**What is needed**
The answer is to consist only of an exact retyping of the lines from the one containing "פריטים ייחודיים ממש" to the end of the entries, without pictures.

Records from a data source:
• • • • •

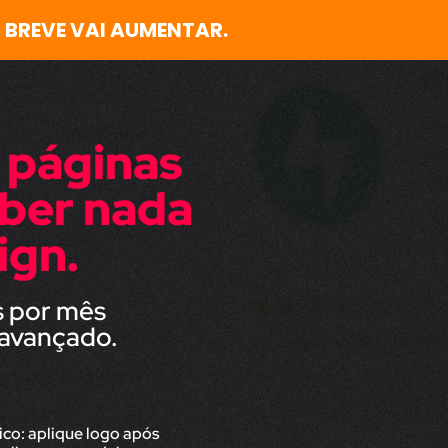
 BREVE VAI AUMENTAR.
r páginas
aber nada
ign.
s por mês
 avançado.
ico: aplique logo após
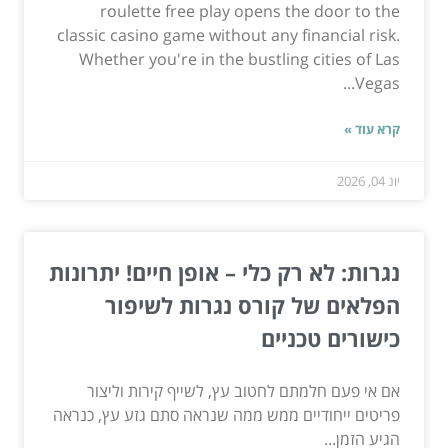
roulette free play opens the door to the
classic casino game without any financial risk.
Whether you're in the bustling cities of Las
Vegas...
קרא עוד »
יונ 04, 2026
נגרות: לא רק כלי – אופן חיים! יתרונות
הפלאים של קורס נגרות לשיפור
כישורים טכניים
אם אי פעם חלמתם לחטוב עץ, לשייף קירות וליצור
פריטים ייחודיים ממש ממה שנראה סתם גזע עץ, כנראה
הגיע הזמן...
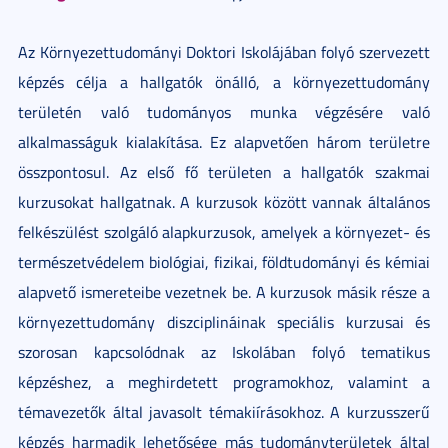
Az Környezettudományi Doktori Iskolájában folyó szervezett
képzés célja a hallgatók önálló, a környezettudomány
területén való tudományos munka végzésére való
alkalmasságuk kialakítása. Ez alapvetően három területre
összpontosul. Az első fő területen a hallgatók szakmai
kurzusokat hallgatnak. A kurzusok között vannak általános
felkészülést szolgáló alapkurzusok, amelyek a környezet- és
természetvédelem biológiai, fizikai, földtudományi és kémiai
alapvető ismereteibe vezetnek be. A kurzusok másik része a
környezettudomány diszciplináinak speciális kurzusai és
szorosan kapcsolódnak az Iskolában folyó tematikus
képzéshez, a meghirdetett programokhoz, valamint a
témavezetők által javasolt témakiírásokhoz. A kurzusszerű
képzés harmadik lehetősége más tudományterületek által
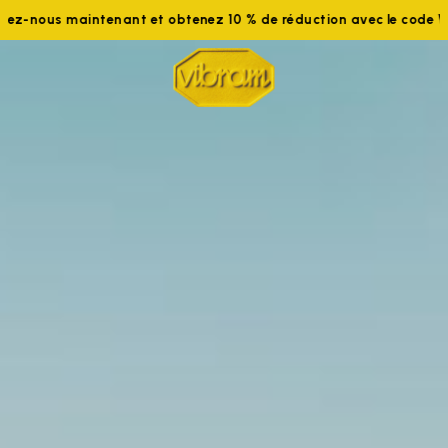
aintenant et obtenez 10 % de réduction avec le code WELCOME10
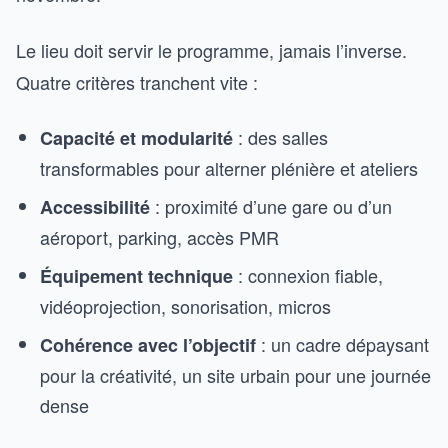
Le lieu doit servir le programme, jamais l’inverse.
Quatre critères tranchent vite :
: des salles
Capacité et modularité
transformables pour alterner plénière et ateliers
: proximité d’une gare ou d’un
Accessibilité
aéroport, parking, accès PMR
: connexion fiable,
Équipement technique
vidéoprojection, sonorisation, micros
: un cadre dépaysant
Cohérence avec l’objectif
pour la créativité, un site urbain pour une journée
dense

• • • • •

**Solution below**
פריטים ייחודיים ממש ממה שנראה סתם גזע עץ, כנראה
הגיע הזמן...
Az Környezettudományi Doktori Iskolájában folyó szervezett
képzés célja a hallgatók önálló, a környezettudomány
területén való tudományos munka végzésére való
alkalmasságuk kialakítása. Ez alapvetően három területre
összpontosul. Az első fő területen a hallgatók szakmai
kurzusokat hallgatnak. A kurzusok között vannak általános
felkészülést szolgáló alapkurzusok, amelyek a környezet- és
természetvédelem biológiai, fizikai, földtudományi és kémiai
alapvető ismereteibe vezetnek be. A kurzusok másik része a
környezettudomány diszciplináinak speciális kurzusai és
szorosan kapcsolódnak az Iskolában folyó tematikus
képzéshez, a meghirdetett programokhoz, valamint a
témavezetők által javasolt témakiírásokhoz. A kurzusszerű
képzés harmadik lehetősége más tudományterületek által
aintenant et obtenez 10 % de réduction avec le code WELCOME10
Le lieu doit servir le programme, jamais l’inverse.
Quatre critères tranchent vite :
: des salles
Capacité et modularité
transformables pour alterner plénière et ateliers
: proximité d’une gare ou d’un
Accessibilité
aéroport, parking, accès PMR
: connexion fiable,
Équipement technique
vidéoprojection, sonorisation, micros
: un cadre dépaysant
Cohérence avec l’objectif
pour la créativité, un site urbain pour une journée
dense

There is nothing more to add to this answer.